Here, the trial division done in try does not need to consider 2 or 3 as potential divisors, because your method of enumerating candidates already excludes all their multiples. Extension to skipping multiples of 5 as well is fairly straightforward.
如果您在最内层循环的每次迭代期间执行像 sqrt(n) 这样的昂贵计算,那么您的代码会变得缓慢.n 在内循环的生命周期内不会改变,所以在循环头中计算一次值,而不是不必要地重复计算.
If you do an expensive calculation like sqrt(n) during each iteration of the innermost loop then your code gets slowed down to a crawl. n doesn't change during the lifetime of the inner loop, so compute the value once in the loop header instead of needlessly repeating the computation.
尽管如此,随机尝试不同的整数数据类型将一事无成.如果值不能变成负数 - 就像这里的情况 - 那么 unsigned 应该是你的第一选择.在当前系统上,这通常对应于 uint32_t,这对于 Euler 任务中涉及的琐碎小数来说已经足够了.你可以通过引入一个合适的 typedef 来为自己省去一些麻烦;这样你只需要更改一个应该出现的定义:
Be that as it may, randomly trying different integer datatypes will get you nowhere.

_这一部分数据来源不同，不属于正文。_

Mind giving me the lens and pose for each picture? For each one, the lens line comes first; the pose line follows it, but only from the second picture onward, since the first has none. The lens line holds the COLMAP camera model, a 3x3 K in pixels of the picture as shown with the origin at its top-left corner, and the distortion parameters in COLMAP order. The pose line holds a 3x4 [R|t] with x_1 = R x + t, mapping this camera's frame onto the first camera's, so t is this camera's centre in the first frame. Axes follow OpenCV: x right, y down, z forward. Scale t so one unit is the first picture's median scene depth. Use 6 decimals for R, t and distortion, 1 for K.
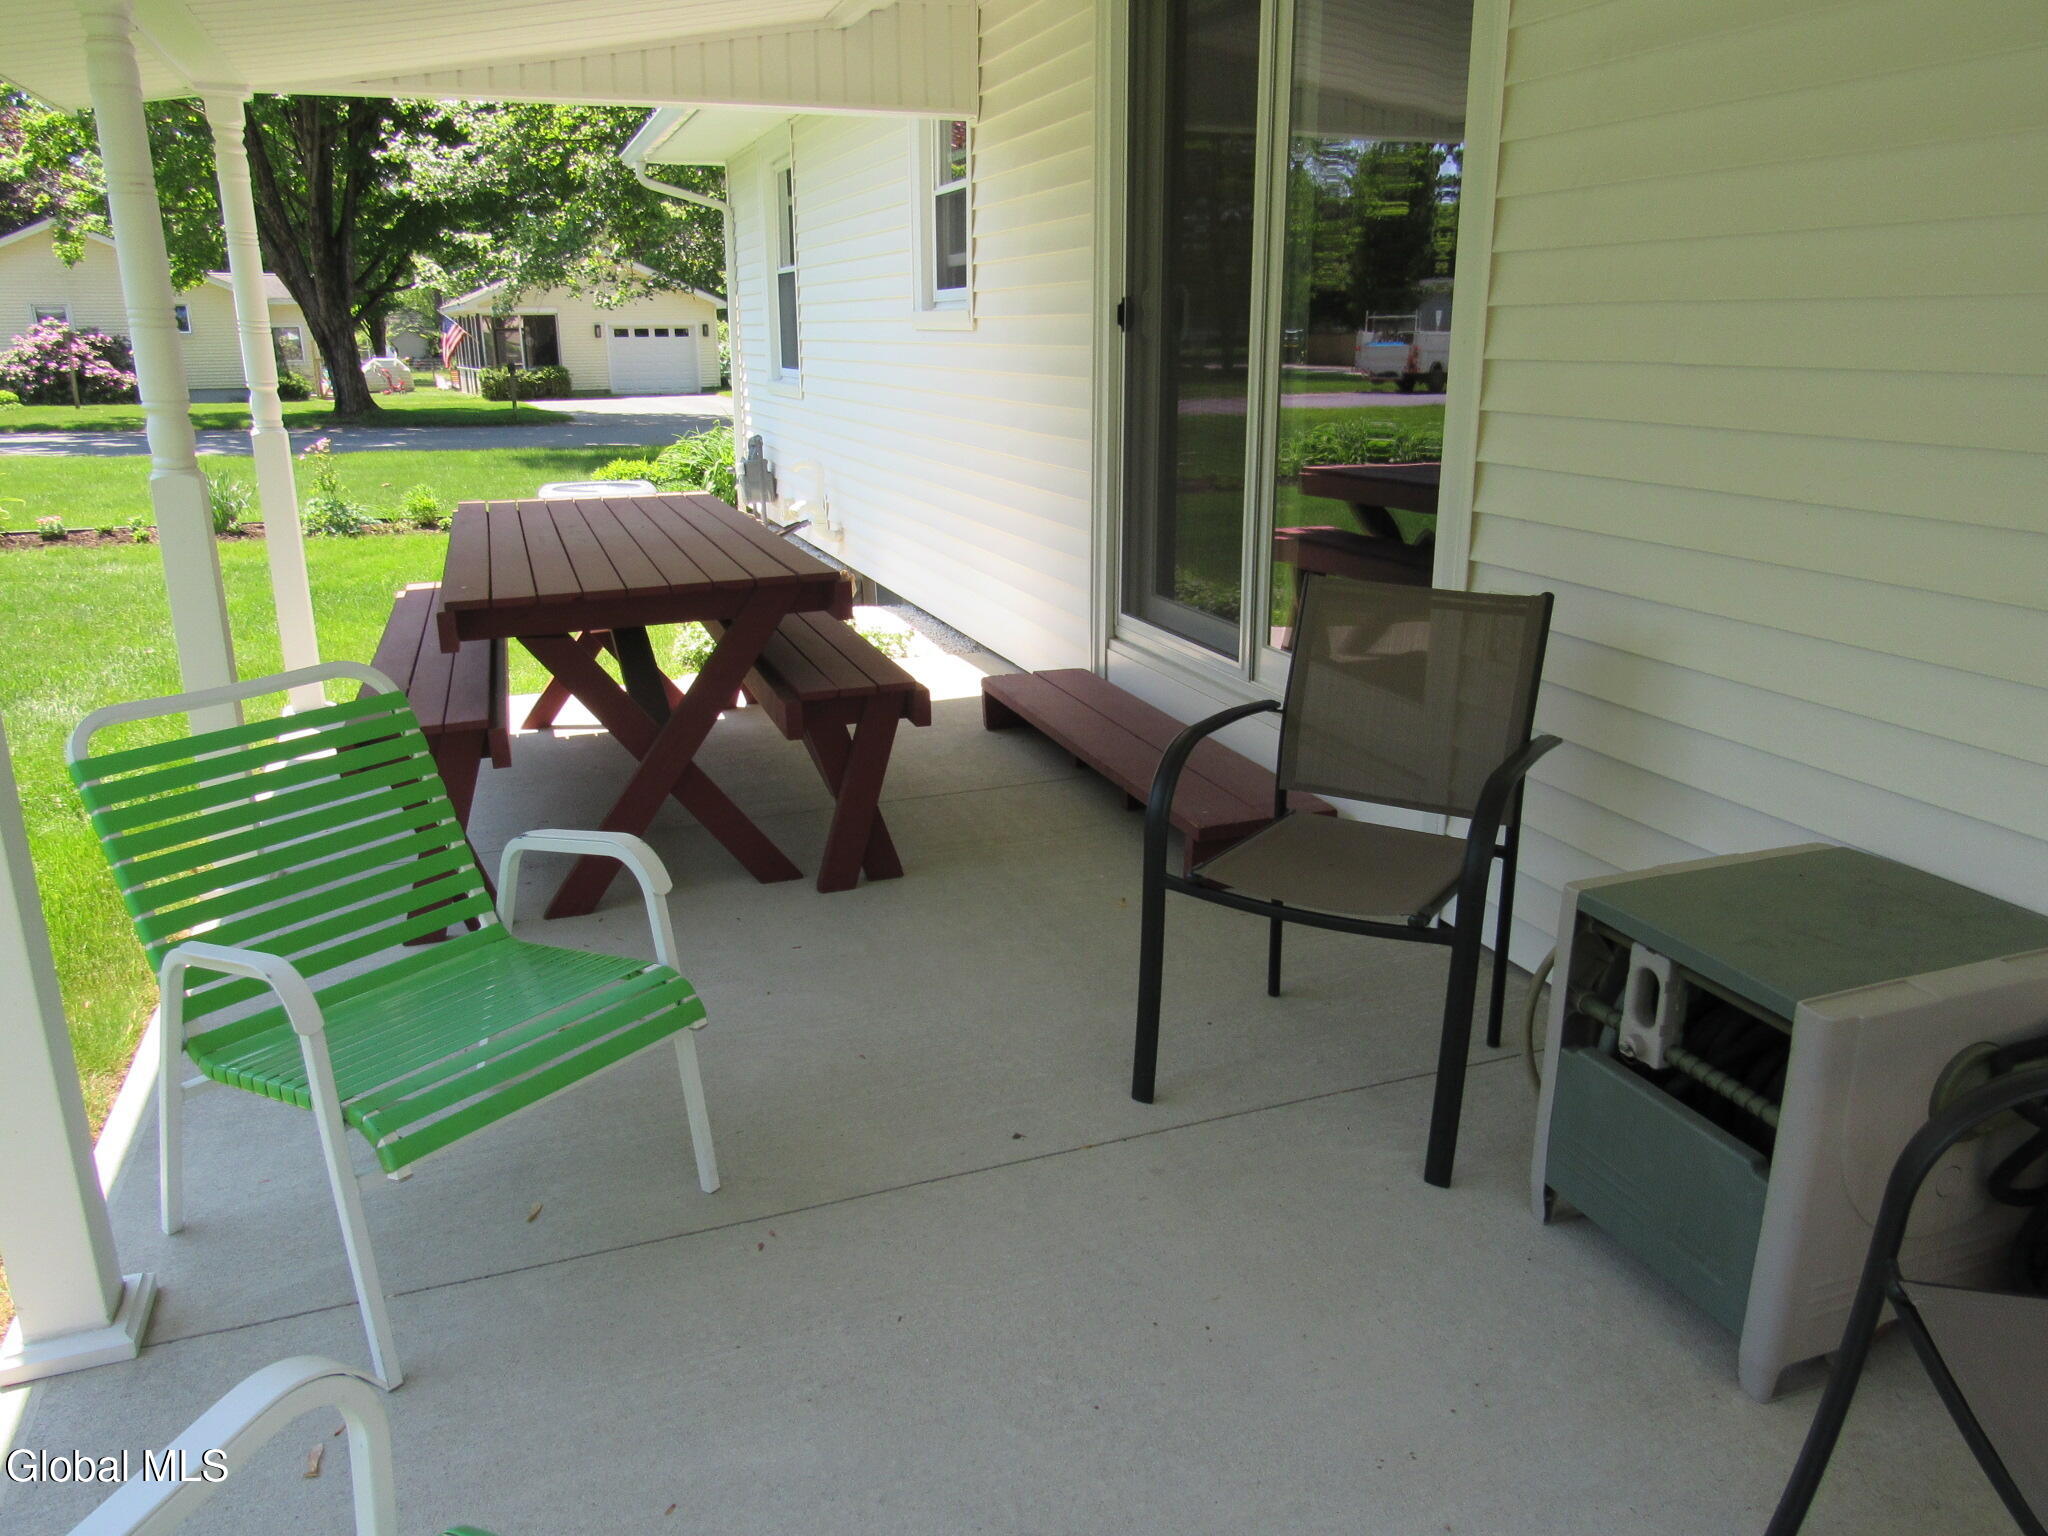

If values cannot become negative - as is the case here - then unsigned should be your first choice. On current systems this usually corresponds to uint32_t, which is more than enough for the piddling small numbers involved in this Euler task. You can save yourself some hassle by introducing a suitable typedef; that way you only need to change one single definition should need arise:
typedef std::uint32_t num_t;
typedef std::uint64_t sum_t;
num_t const N = 2000000;
...
std::vector<num_t> primes;
...
for (num_t n = 3; n <= N; n += 2)
...
sum_t sum = 0;
for (num_t p: primes)
sum += p;
我还添加了一个单独的 sum_t,因为对总和的大致估计使它远远超出了 uint32_t 的容量.
I've added a separate sum_t as well since a ballpark estimation of the sum puts it well beyond the capacity of a uint32_t.
在任何情况下,您都应该认真考虑在此处使用 埃拉托色尼筛网.它比轮式试验除法更简单,速度快几个数量级——即使是最简单的渲染也应该在几毫秒内解决这个欧拉任务.
In any case you should seriously consider using the Sieve of Eratosthenes here. It is simpler than wheeled trial division and several orders of magnitude faster - even the simplest rendering should solve this Euler task in a few milliseconds.
这篇关于欧拉计划 #10 素数总和的文章就介绍到这了,希望我们推荐的答案对大家有所帮助,也希望大家多多支持IT屋!